By 1970, A. J. Snyder's last Rosendale, New York, mine closed. Six years later, natural cement ceased to be produced altogether in the US. Natural cement was not available in the United States for over thirty years.

==Revival and present day production==
While the natural cement industry declined in the early 20th century, demand was later revived by efforts to restore historic buildings and structures using historically accurate materials. This led to the re-opening in 2004 of the historic Hickory Bush Quarry in Rosendale, New York, operated by Freedom Cement, which currently sells authentic Rosendale cement under the Century Brand trademark. This product has been used in the restoration of Fort Jefferson National Monument in Florida and the High Bridge in New York City, both of which were originally built using natural cement. Other companies continue the tradition of liberal use of the name "Rosendale cement" to market its natural hydraulic cement, though the materials for this product are extracted elsewhere. Unlike the exhausted or inaccessible sources elsewhere, the mines in Rosendale, New York, still hold countless accessible tons of the highest-quality natural cement rock, capable of supplying long-term future needs.

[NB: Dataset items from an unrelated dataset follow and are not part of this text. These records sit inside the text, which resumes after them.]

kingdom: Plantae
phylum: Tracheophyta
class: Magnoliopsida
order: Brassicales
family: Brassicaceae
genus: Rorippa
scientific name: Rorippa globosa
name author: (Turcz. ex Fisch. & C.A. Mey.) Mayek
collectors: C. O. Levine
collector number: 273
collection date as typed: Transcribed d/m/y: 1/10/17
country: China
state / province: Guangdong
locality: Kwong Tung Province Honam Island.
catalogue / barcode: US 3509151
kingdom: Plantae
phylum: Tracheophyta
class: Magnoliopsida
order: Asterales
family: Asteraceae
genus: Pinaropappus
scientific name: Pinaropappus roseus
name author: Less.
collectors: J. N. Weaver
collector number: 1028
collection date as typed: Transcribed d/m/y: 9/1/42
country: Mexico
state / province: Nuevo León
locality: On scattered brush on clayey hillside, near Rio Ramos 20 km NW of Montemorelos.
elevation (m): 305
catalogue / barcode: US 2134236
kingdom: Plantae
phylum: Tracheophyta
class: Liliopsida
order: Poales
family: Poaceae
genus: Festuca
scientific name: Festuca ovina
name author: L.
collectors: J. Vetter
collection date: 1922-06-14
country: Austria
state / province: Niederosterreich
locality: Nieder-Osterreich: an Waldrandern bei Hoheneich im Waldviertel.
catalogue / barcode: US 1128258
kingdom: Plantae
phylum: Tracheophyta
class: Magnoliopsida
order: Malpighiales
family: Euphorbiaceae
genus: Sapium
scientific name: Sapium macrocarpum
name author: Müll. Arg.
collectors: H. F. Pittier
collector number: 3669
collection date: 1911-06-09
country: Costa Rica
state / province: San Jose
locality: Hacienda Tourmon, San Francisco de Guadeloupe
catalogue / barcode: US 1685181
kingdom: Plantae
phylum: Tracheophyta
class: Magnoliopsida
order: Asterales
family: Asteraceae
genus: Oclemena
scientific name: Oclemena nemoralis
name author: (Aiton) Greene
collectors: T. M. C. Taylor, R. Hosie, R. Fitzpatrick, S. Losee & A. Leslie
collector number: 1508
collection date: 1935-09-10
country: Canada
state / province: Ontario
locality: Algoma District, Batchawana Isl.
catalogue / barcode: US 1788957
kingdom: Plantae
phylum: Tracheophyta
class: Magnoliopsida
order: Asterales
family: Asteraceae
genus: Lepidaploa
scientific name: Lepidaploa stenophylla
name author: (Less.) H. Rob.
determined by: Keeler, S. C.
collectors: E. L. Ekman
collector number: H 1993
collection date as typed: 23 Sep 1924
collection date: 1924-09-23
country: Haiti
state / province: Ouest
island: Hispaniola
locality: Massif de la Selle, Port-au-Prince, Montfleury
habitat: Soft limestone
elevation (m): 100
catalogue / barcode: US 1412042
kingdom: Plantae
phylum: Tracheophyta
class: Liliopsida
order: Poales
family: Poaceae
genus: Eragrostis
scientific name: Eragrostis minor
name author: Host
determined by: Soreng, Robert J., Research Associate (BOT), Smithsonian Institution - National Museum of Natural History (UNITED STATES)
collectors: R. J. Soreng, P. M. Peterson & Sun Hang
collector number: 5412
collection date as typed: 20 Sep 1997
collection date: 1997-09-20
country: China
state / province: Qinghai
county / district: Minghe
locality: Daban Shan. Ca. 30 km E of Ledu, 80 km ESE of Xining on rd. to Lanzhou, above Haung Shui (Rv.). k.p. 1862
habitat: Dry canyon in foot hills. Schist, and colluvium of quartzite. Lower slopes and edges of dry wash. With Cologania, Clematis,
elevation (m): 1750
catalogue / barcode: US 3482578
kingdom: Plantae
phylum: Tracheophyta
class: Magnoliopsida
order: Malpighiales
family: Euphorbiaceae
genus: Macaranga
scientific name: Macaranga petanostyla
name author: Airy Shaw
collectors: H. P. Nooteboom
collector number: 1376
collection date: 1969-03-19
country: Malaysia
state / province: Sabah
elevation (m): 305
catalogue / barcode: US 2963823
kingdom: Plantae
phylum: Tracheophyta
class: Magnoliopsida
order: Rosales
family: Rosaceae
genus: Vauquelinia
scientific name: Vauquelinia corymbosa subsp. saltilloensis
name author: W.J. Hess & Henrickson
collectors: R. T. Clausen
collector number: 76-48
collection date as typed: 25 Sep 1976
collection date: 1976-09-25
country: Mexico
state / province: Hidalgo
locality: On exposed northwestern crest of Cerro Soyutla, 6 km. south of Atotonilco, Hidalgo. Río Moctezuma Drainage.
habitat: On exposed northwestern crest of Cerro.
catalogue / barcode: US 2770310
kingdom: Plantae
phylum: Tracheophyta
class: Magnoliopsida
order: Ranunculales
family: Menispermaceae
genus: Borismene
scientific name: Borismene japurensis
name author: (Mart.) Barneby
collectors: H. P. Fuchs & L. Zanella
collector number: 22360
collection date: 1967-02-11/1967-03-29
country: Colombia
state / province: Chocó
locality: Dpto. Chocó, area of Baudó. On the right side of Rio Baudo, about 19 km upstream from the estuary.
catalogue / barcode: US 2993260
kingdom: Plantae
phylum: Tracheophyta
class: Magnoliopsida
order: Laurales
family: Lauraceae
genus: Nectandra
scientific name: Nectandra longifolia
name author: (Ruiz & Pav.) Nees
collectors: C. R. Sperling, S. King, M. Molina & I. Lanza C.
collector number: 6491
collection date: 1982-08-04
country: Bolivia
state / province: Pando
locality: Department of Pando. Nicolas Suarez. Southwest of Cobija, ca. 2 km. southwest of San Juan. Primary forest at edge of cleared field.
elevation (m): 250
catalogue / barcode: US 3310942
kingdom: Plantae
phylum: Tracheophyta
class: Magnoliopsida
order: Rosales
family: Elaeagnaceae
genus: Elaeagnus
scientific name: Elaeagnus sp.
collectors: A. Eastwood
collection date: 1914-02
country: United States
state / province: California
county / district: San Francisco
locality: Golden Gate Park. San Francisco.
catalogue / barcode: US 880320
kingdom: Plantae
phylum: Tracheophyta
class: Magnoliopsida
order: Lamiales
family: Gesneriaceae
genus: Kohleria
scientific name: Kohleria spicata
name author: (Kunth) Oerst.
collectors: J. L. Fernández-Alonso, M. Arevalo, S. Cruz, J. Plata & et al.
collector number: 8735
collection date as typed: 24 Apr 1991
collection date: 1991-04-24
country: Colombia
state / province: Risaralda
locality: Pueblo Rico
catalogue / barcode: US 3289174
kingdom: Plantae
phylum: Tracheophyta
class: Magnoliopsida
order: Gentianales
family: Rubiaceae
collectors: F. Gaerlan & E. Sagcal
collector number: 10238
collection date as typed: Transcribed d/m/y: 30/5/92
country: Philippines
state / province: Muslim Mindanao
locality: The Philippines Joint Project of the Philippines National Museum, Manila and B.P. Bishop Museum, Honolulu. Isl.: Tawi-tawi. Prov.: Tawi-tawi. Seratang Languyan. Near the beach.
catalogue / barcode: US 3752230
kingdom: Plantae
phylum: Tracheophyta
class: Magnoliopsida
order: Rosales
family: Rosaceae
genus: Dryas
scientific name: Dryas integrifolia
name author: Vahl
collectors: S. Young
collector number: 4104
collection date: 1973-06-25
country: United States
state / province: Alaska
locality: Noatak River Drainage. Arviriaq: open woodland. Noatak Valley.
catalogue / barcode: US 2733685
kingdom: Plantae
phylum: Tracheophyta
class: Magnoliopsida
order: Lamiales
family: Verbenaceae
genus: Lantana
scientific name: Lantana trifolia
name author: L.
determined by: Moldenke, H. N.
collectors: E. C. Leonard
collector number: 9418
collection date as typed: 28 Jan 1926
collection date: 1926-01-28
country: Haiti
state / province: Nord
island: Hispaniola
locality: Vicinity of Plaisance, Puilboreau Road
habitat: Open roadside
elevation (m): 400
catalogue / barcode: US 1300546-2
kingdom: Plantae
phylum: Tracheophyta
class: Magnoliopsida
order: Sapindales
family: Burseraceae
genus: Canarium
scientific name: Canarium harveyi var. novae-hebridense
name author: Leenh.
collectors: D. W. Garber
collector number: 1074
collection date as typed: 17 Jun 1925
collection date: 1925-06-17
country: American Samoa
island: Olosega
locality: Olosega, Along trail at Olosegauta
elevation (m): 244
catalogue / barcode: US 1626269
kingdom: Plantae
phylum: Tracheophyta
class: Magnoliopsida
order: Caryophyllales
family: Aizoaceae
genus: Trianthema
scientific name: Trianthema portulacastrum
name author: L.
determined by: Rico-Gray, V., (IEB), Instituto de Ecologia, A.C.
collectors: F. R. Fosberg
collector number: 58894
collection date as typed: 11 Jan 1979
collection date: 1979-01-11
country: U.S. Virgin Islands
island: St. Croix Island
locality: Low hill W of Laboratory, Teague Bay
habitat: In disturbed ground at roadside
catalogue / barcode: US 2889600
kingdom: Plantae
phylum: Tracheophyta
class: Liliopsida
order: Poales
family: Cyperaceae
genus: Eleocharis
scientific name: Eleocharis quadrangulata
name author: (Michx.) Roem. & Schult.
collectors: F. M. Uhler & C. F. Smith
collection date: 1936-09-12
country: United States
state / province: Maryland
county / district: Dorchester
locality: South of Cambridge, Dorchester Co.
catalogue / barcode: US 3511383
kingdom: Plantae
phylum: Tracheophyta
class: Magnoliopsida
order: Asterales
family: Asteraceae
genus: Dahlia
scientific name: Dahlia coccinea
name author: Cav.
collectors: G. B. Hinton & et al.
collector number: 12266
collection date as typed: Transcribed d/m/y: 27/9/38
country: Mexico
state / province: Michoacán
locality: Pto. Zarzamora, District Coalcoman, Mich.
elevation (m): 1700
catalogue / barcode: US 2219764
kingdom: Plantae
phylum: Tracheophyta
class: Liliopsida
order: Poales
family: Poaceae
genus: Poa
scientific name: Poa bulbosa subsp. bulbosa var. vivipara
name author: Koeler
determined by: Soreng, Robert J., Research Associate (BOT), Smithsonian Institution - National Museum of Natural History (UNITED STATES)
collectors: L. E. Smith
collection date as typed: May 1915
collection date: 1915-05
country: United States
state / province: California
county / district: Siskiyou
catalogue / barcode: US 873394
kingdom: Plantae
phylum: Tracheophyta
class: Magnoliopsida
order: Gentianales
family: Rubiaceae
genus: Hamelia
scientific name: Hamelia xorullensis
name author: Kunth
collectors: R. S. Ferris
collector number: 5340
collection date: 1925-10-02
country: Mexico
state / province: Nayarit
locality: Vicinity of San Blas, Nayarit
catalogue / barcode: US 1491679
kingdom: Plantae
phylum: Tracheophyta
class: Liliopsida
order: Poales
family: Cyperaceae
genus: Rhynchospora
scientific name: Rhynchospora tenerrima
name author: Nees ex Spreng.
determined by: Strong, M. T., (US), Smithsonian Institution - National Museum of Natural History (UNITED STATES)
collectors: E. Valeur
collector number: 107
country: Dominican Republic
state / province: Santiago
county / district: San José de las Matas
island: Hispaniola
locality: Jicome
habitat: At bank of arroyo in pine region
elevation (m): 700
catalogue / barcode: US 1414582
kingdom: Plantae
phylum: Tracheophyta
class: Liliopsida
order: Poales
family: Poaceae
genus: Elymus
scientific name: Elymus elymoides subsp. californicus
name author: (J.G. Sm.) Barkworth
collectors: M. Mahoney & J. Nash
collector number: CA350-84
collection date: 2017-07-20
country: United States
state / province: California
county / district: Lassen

In 2006, industry standards for the performance properties of natural cement were reintroduced by ASTM International under ASTM C10, Standard Specification for Natural Cement. Over the past ten years, The Society for the Preservation of Historic Cements, Inc has hosted three conferences on American Natural Cement that attract experts across disciplines, including geologists, engineers, preservationists, historians and architects.